» Quoted passage

Thank you. And as a reminder, to ask a question, simply press star 1-1 on your telephone and wait for your name to be announced. To remove yourself, press star 1-1 again. As a courtesy to other analysts, We ask that you please keep your questions to two. One moment for our first question. It comes from Jackson Ader with KeyBand Capital Markets. Please proceed.
Great. Thanks for taking our questions, guys. First one is on network services. It came in kind of light of our, and I think, consensus expectations. So just curious, what was the driver there to the pretty big material slowdown in the year-over-year growth? And then also, like, what role, can we get an update on what role agentic use of the internet is playing in your kind of core network services and maybe even the attach rates for security? And then I have a quick follow-up. Thank you.
The first question, then I'll have Kip answer the second part of it. I want to remind that Q4 was particularly strong. We had, you know, particular strength in network services in Q4. For two primary reasons, we had a gaming download that was over performance where we did see record traffic in Q4. And then we also have seasonally strong e-commerce online holiday shopping. And so despite that strength of Q4, we did do see a little bit of a dip, but it's not related to pricing. It's really just the seasonality that we would normally see in the business.
Yeah, I would just add, we've not seen a material change in the pricing environment. And I think in Q4, we mentioned that we saw stronger than expected seasonality. And of course, coming off of that, you might expect a little bit more of a drop out of that seasonality. After all, the seasons do change. On a Gentic, we're seeing tailwinds across different parts of our business. Certainly in network services, there's a volume component that we believe is being driven by a Gentic traffic. In terms of security attach, frankly, it may be more pronounced in the security part of our business as we have customers looking to protect AI workloads and provide privacy capabilities to agentic workloads and AI cloud compute use cases that require privacy. So we are seeing significant security there, security uplift that I think we could attribute to those trends.

» Tasks to carry out
1. Say whether each statement agrees with the call transcript, answering yes or no and quoting the deciding words of the transcript exactly. (a) Analysts are asked to limit themselves to two questions. (b) The dip in network services is tied to pricing. (c) Agentic trends may show up more strongly in security than elsewhere in the business.
2. Please repeat the part of the call transcript starting with "Thank you. And" and going on through "Markets. Please proceed.".
The records have nothing to do with the work on this text.

» Given entries

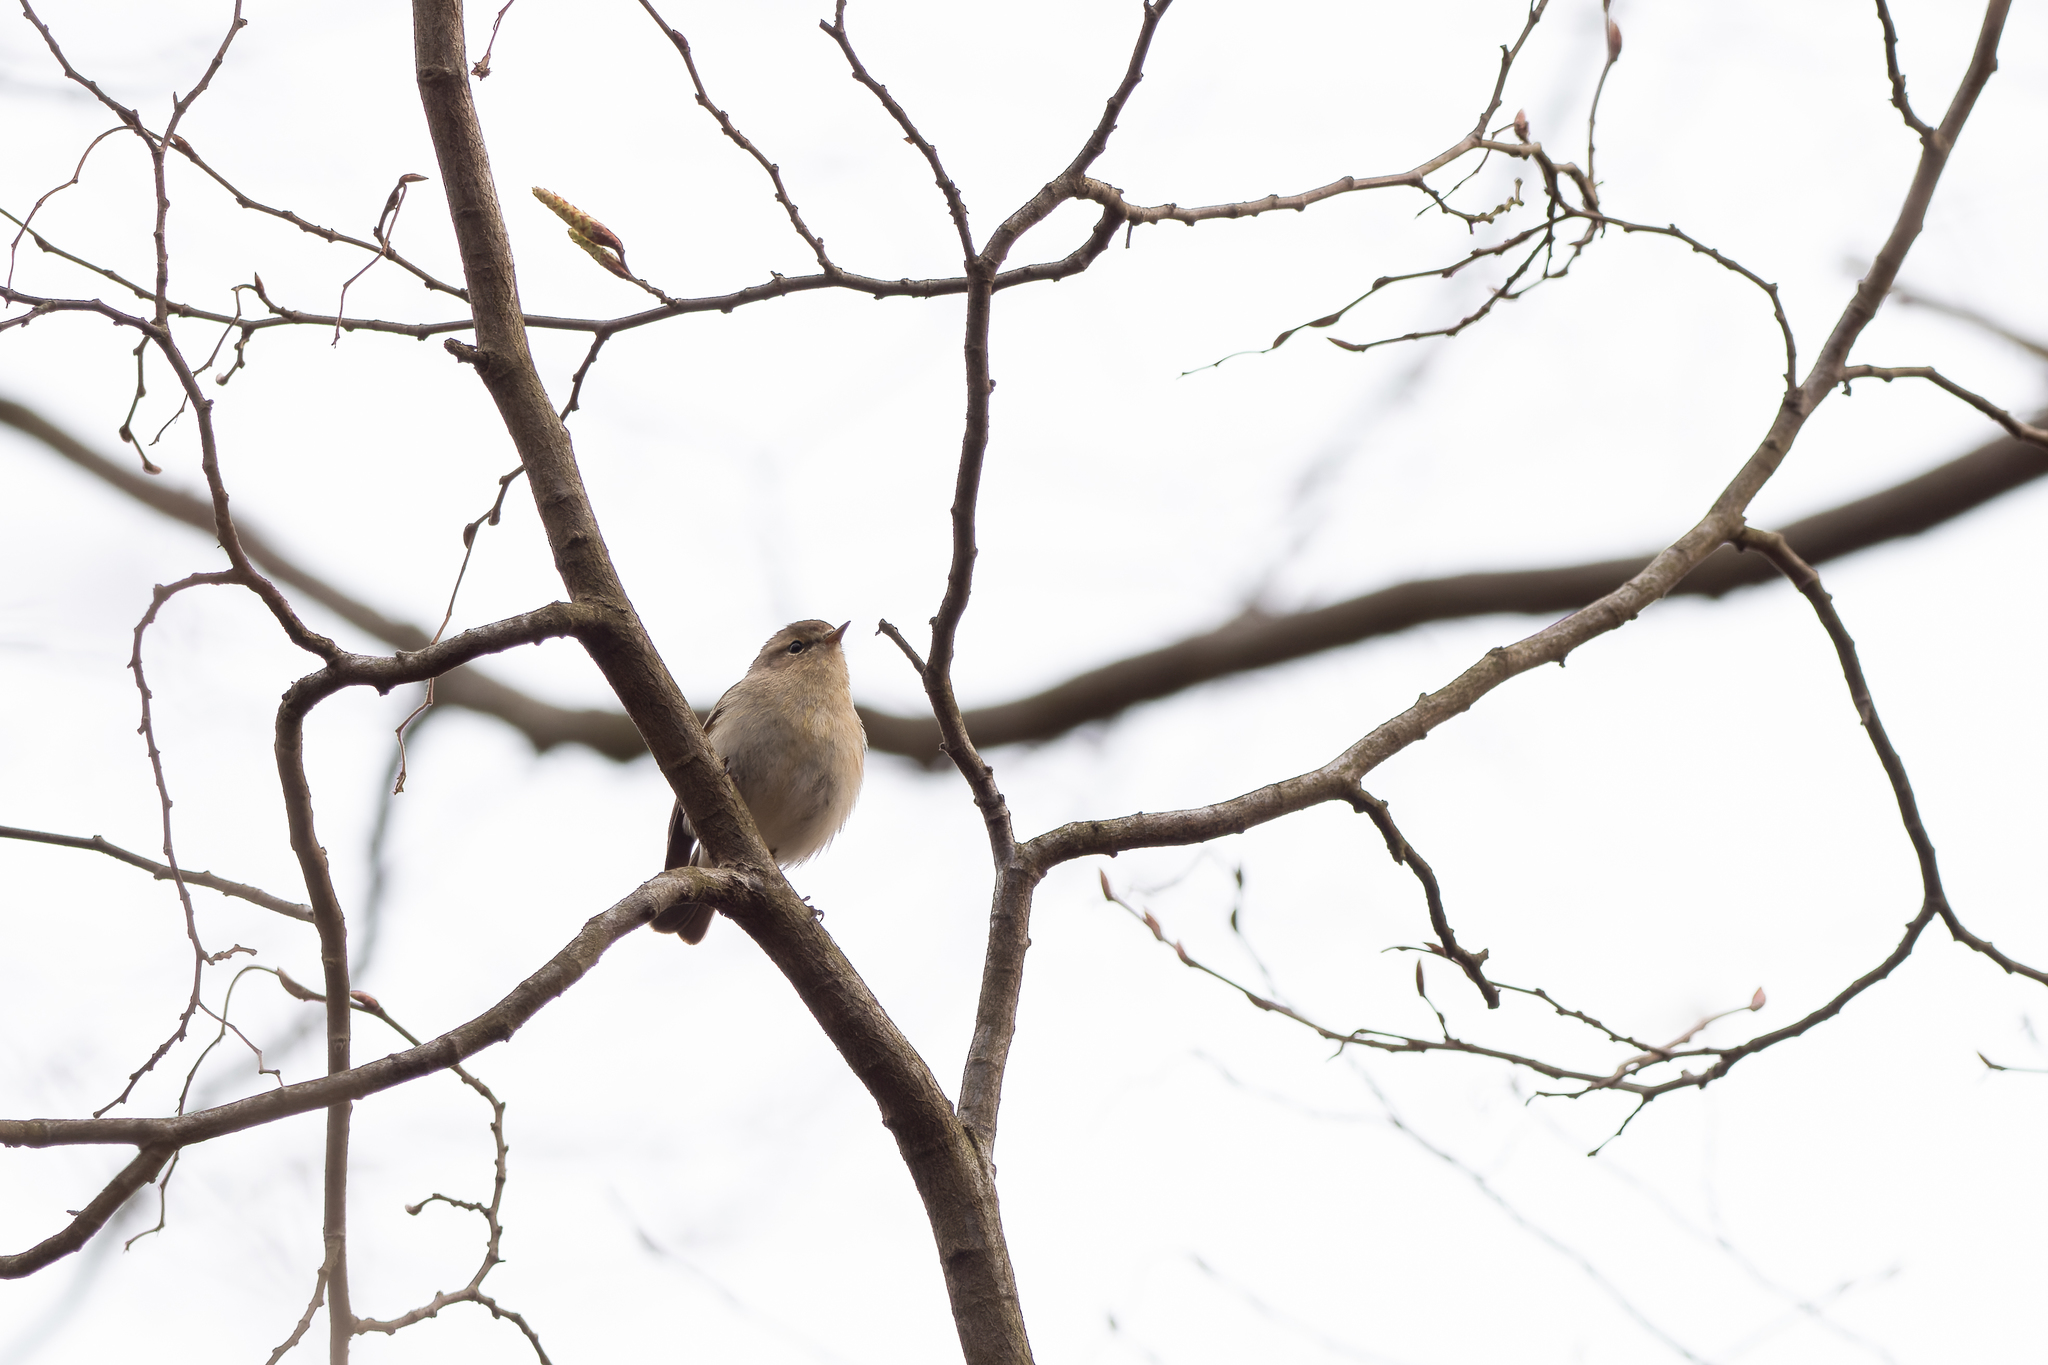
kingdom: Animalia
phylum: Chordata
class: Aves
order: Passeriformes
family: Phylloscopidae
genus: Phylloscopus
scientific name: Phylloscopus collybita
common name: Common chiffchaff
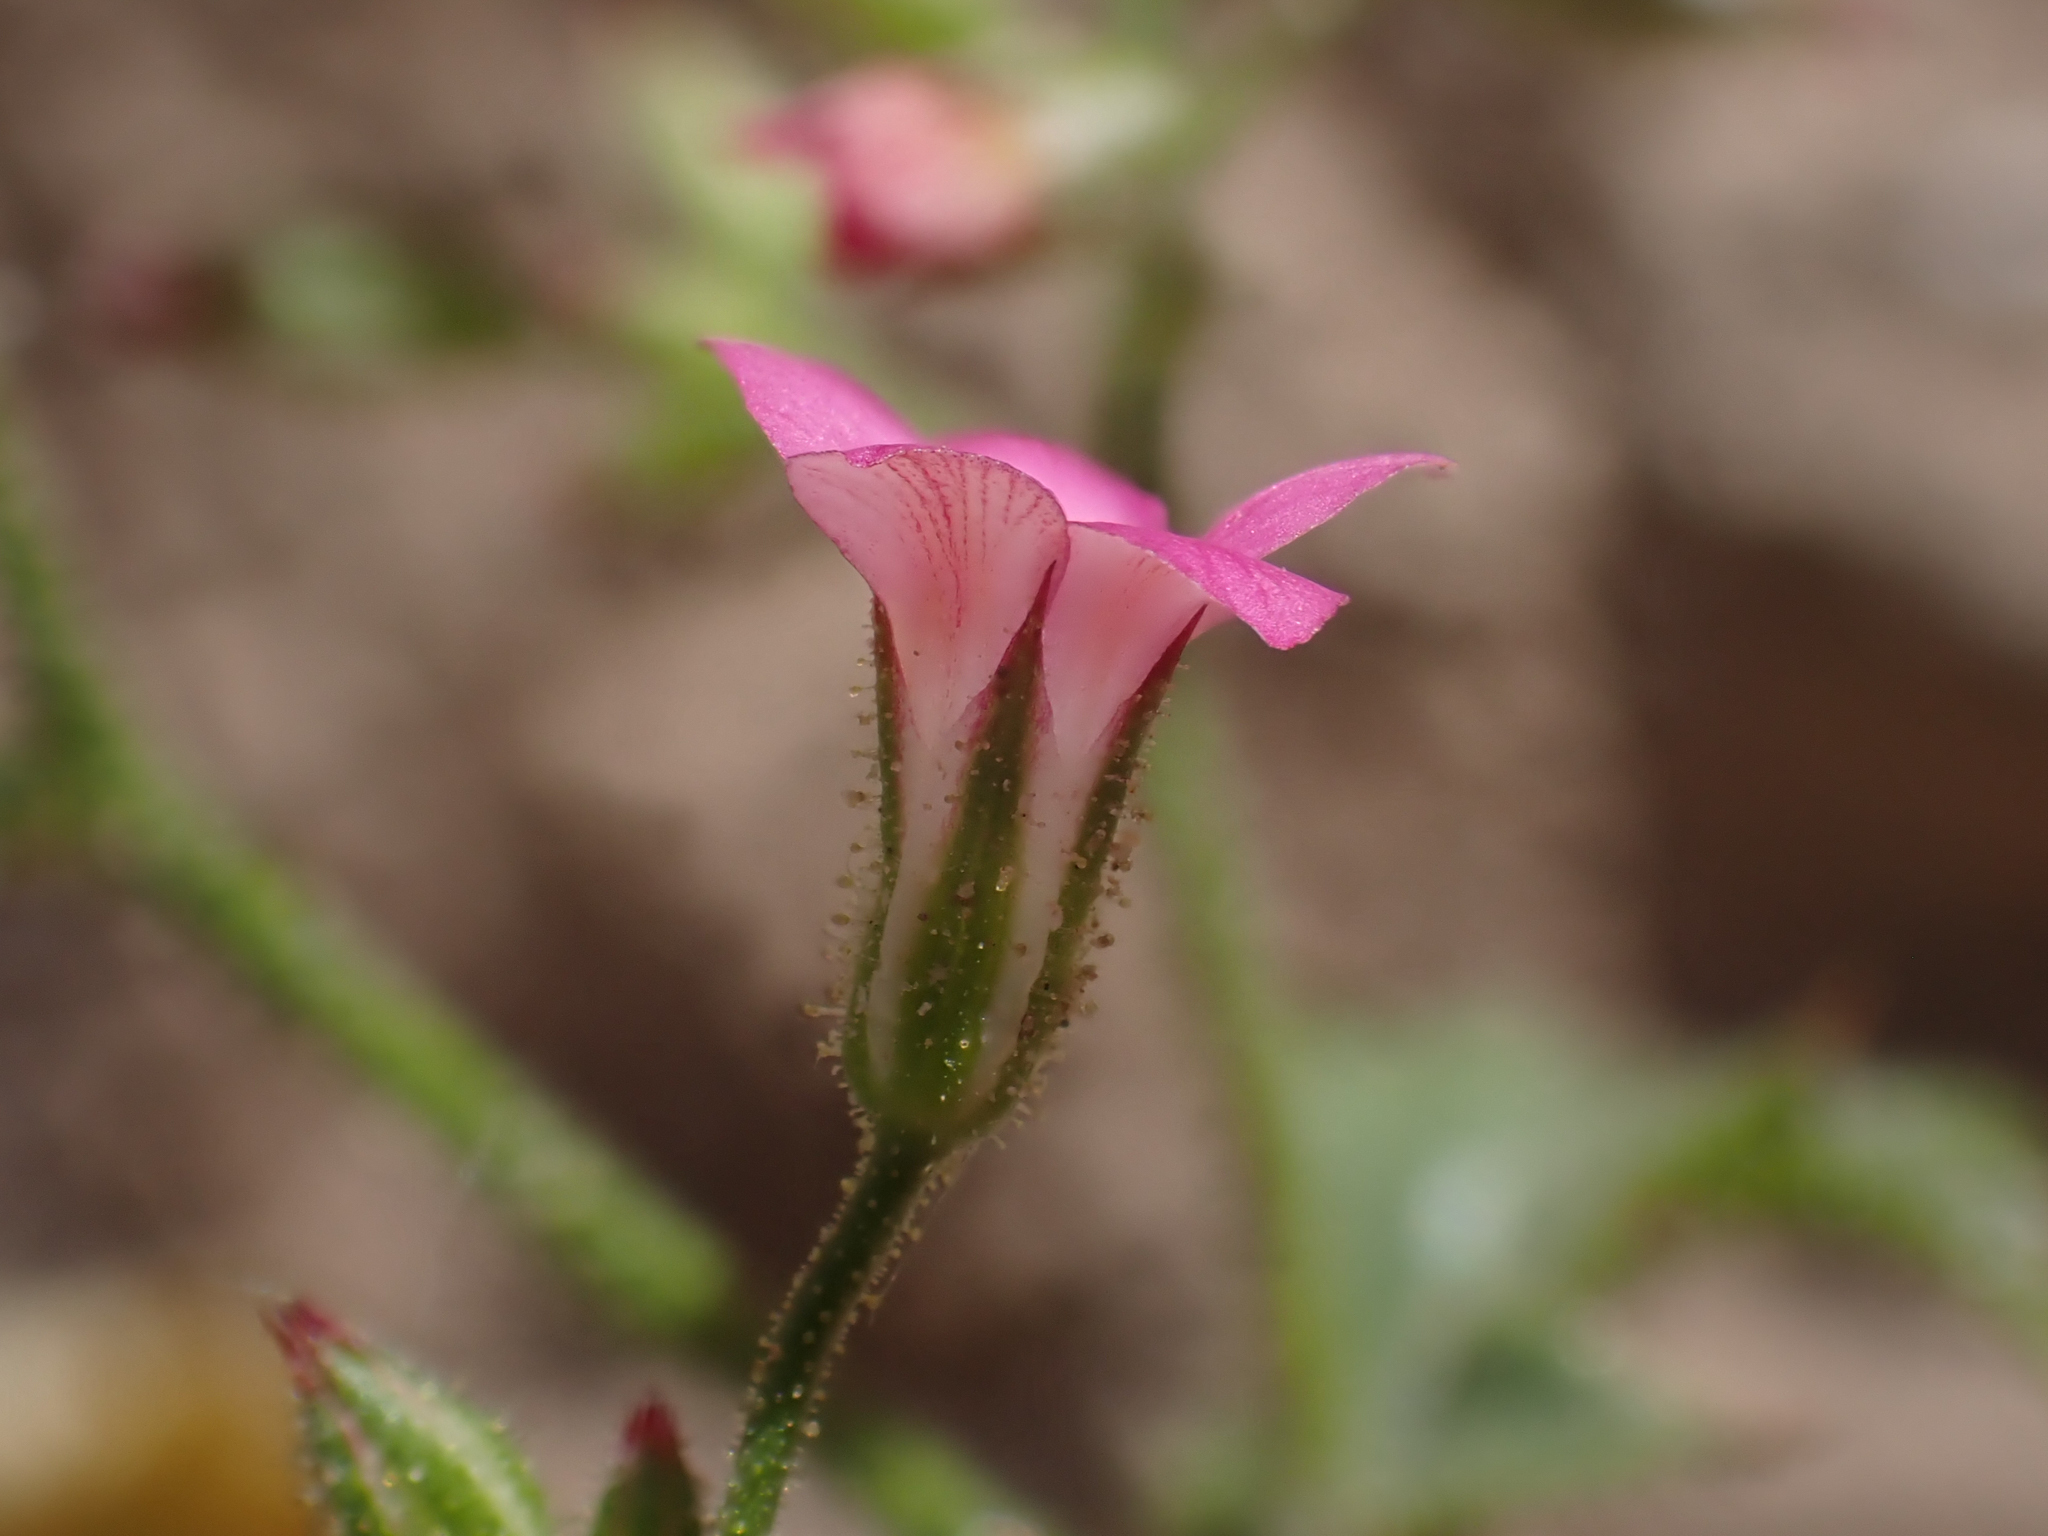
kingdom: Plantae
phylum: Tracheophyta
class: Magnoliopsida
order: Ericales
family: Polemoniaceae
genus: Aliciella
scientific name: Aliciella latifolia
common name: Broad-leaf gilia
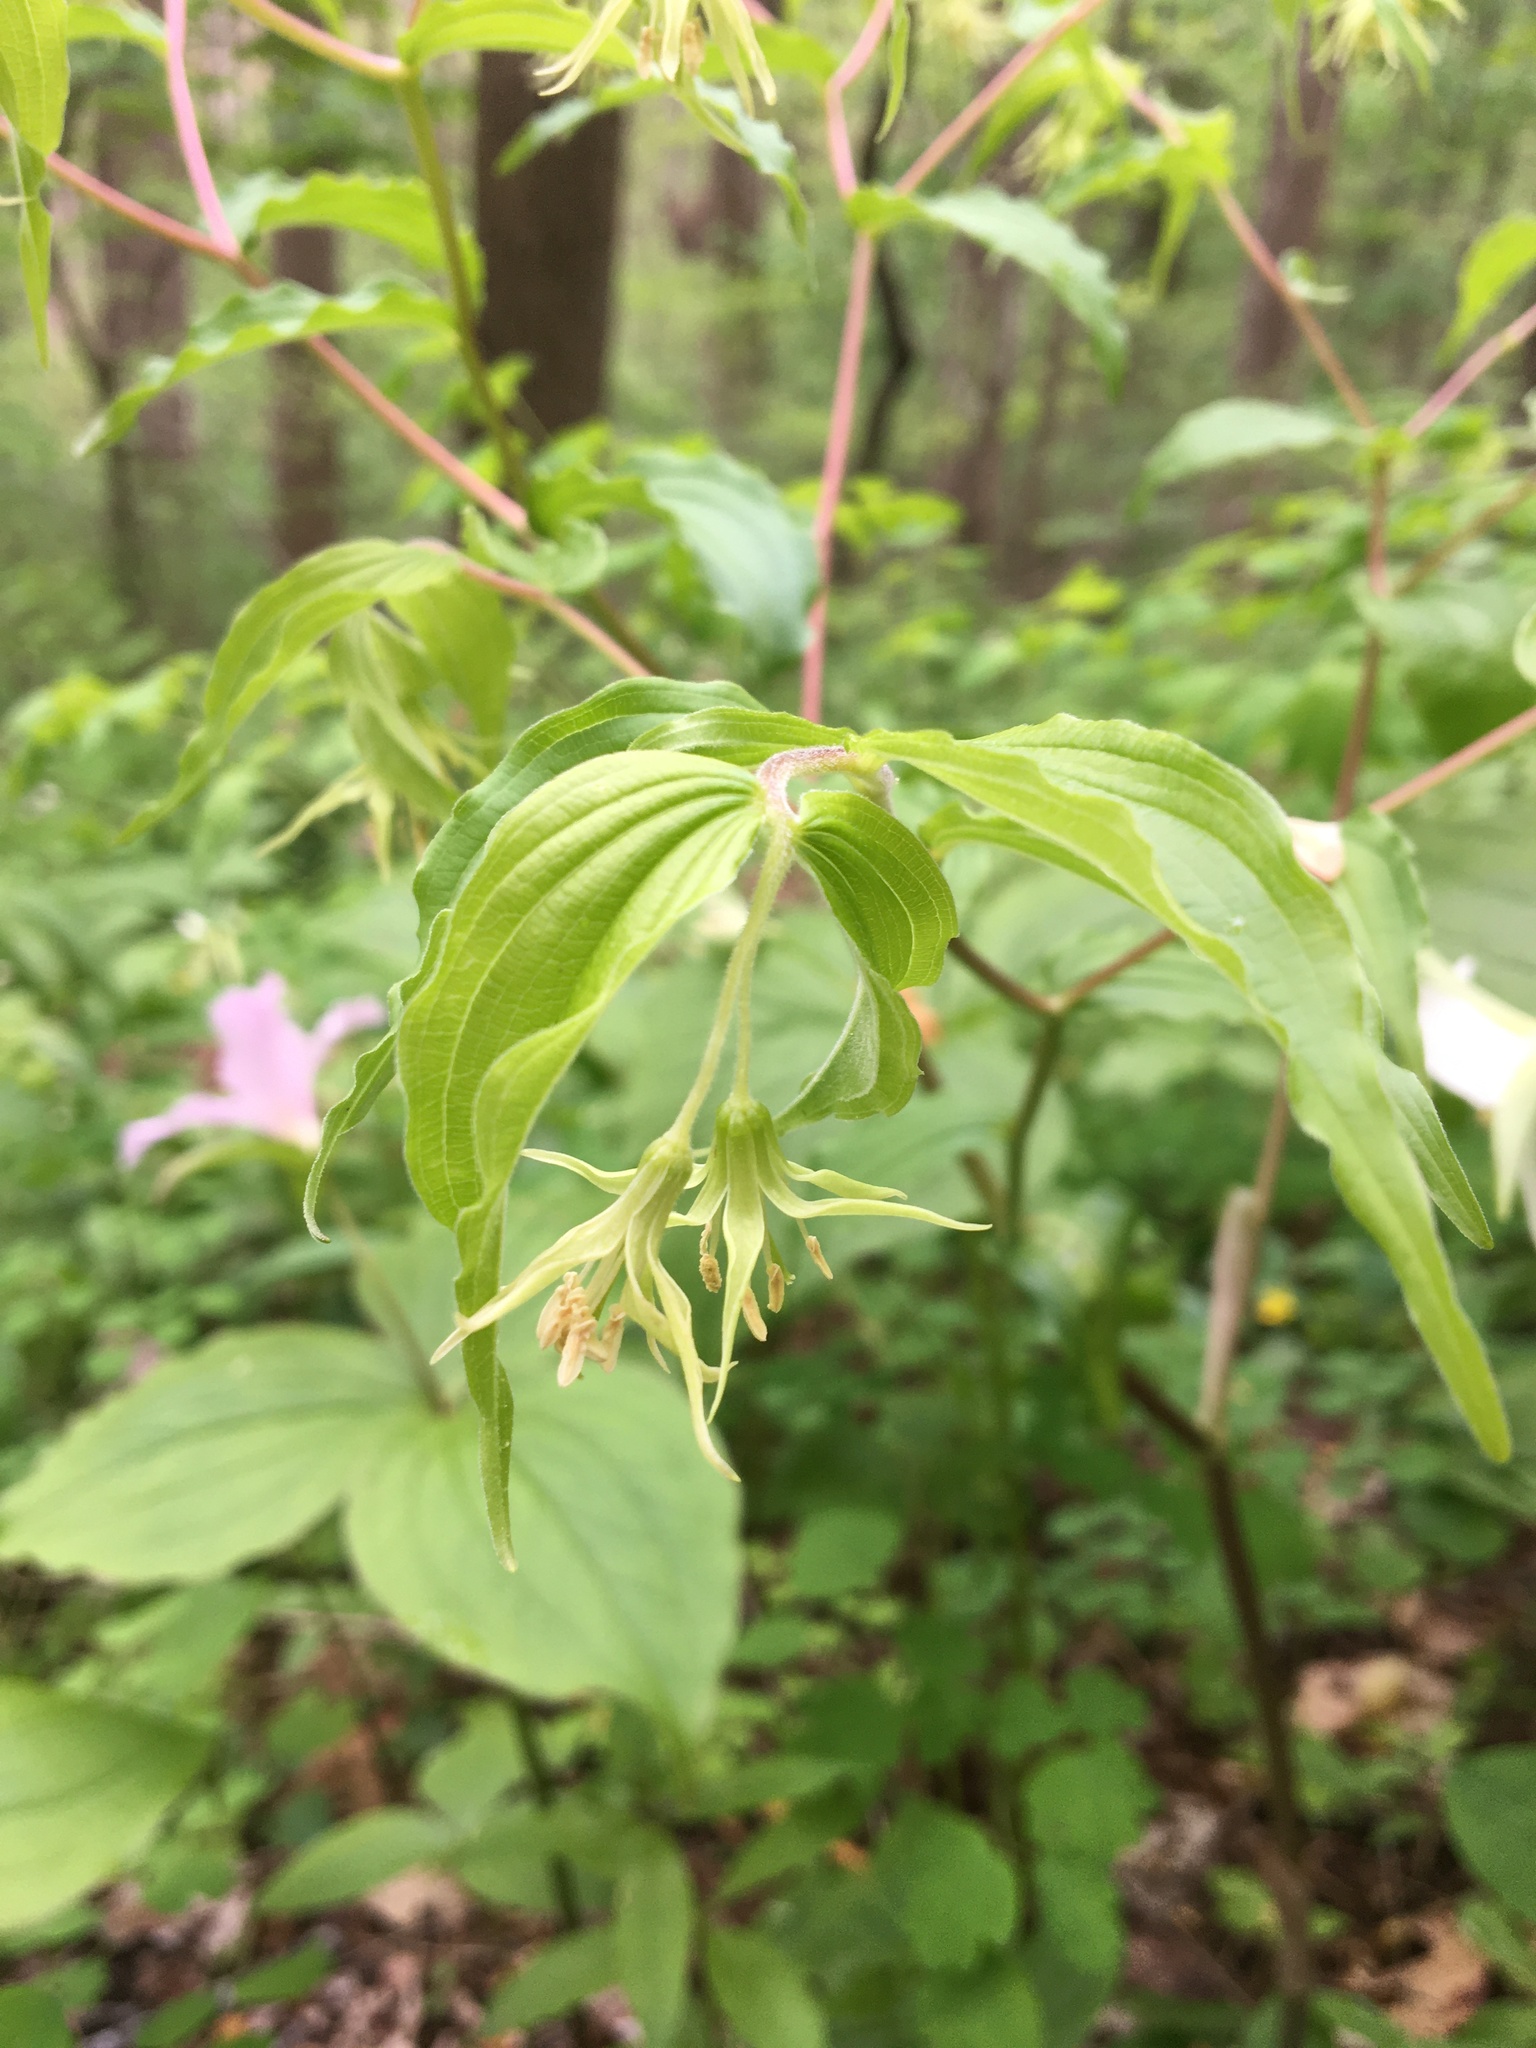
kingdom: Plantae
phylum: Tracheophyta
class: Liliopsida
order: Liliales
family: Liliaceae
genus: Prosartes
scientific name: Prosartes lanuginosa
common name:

» Numbered responses
1.
(a) Yes: "We ask that you please keep your questions to two."
(b) No: "we did do see a little bit of a dip, but it's not related to pricing."
(c) Yes: "it may be more pronounced in the security part of our business"

2.
Thank you. And as a reminder, to ask a question, simply press star 1-1 on your telephone and wait for your name to be announced. To remove yourself, press star 1-1 again. As a courtesy to other analysts, We ask that you please keep your questions to two. One moment for our first question. It comes from Jackson Ader with KeyBand Capital Markets. Please proceed.